Project

General

Profile

Compressing huge images (Dealing with large element values)

Forum post by Marco Eichelberg, 20080506:

Compression of large datasets (multiframe images) where you don't want to keep everything in memory is rather difficult to do with DCMTK currently.

The good news is that it is well possible to load a very large file. All attributes larger than 4K will remain in the file unless the attribute value is accessed. At this point in time, however, the complete attribute value is loaded into main memory - which in the case of an uncompressed multiframe image means: the complete blob of pixel data. If you work with the latest CVS snapshot of DCMTK, there is a new method DcmElement::getPartialValue() that has been designed to circumvent this problem. This method allows you to load a part of a (large) attribute without allocating memory for all of the attribute. This method does not yet exist in DCMTK 3.5.4 release. The second problem is that the current DcmCodec classes have not been re-engineered (yet) to use this new method. They will force the complete pixel data blob into main memory and store the compressed result of all frames in main memory as well. It should not be too difficult to change the codecs to use DcmElement::getPartialValue(), which would address the first half of the problem, but this has not yet been done.

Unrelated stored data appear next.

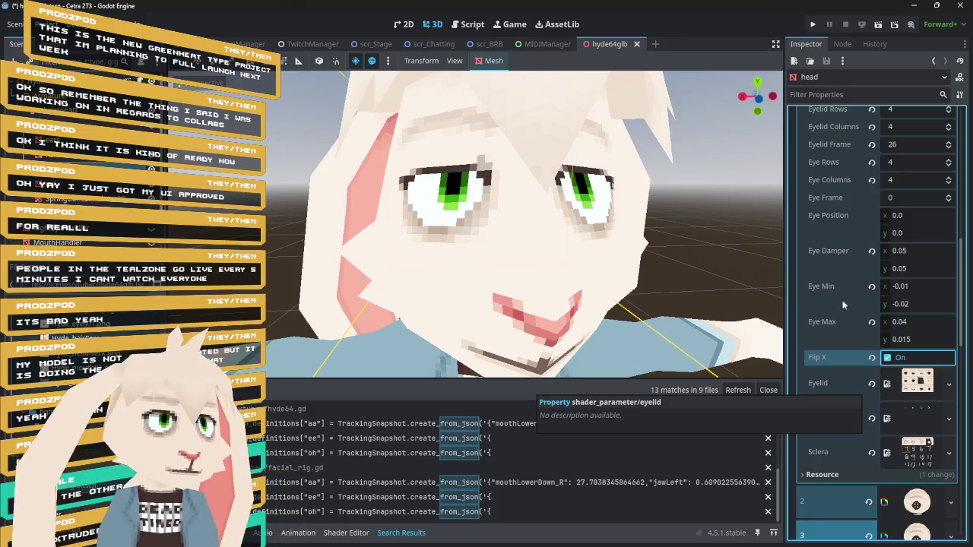
pyautogui.scroll(-3, 852, 347)
pyautogui.scroll(-3, 852, 347)
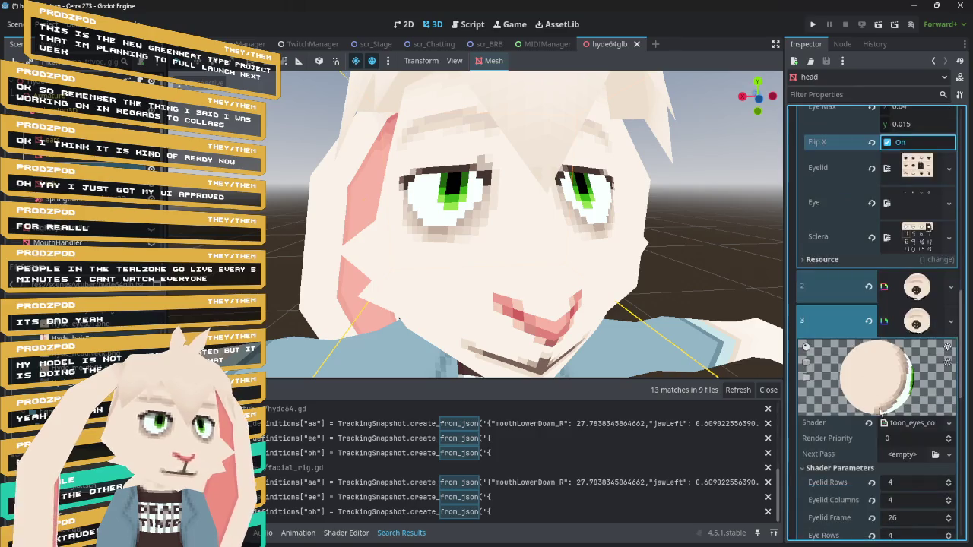
pyautogui.click(915, 325)
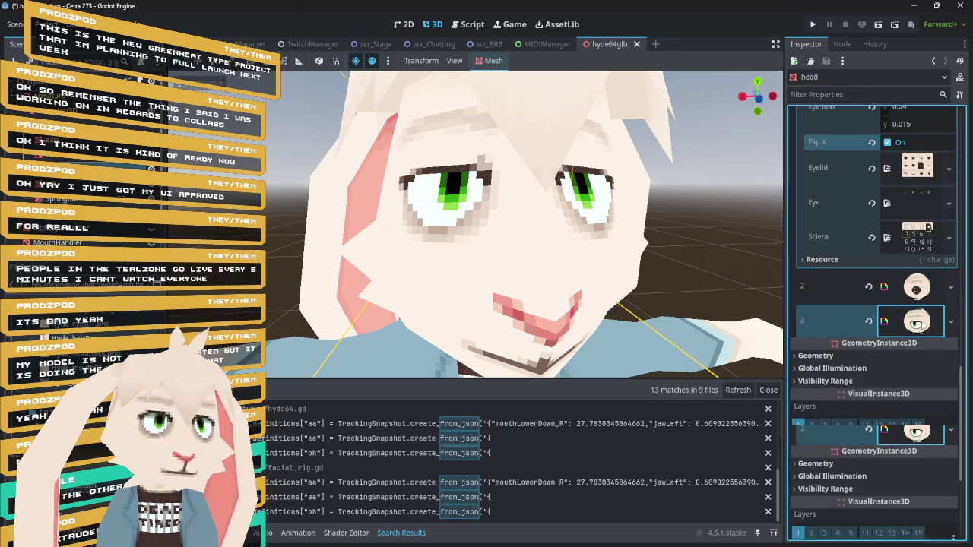
# Expand the slot 0 ShaderMaterial to show its Albedo texture, then switch to Chrome.
pyautogui.click(915, 250)
pyautogui.click(916, 214)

On the second half of the problem, class DcmFileFormat will not permit you to write a partial DICOM file and append to it later. The code expects the complete data structure to be established in memory - this is needed, for example, for group length calculations, trailing set padding etc. and not easily changed. The good news is that with the current CVS snapshot DcmFileFormat::saveFile and the underlying DcmObject::write methods will be able to save large files without forcing everything into main memory - if an attribute value still remains in a source file, the new DcmElement::getPartialValue() will be used to copy it block-wise into the new file.

What you would need in addition to that is the capability to store the compressed pixel data fragments in temporary files such that a call to DcmFileFormat::saveFile (or the network send code) assembles everything into one proper DICOM file without having everything in memory. This would require some new code that manages reference counting - the temporary files should be deleted once no reference is left, but not earlier. You would also have to re-work the DcmCodec classes to use this new mechanism and store compressed fragments in temporary files instead of storing them in memory. All of the above is somewhere on the wish list for future DCMTK extensions (along with the capability to decompress frame by frame), but not implemented.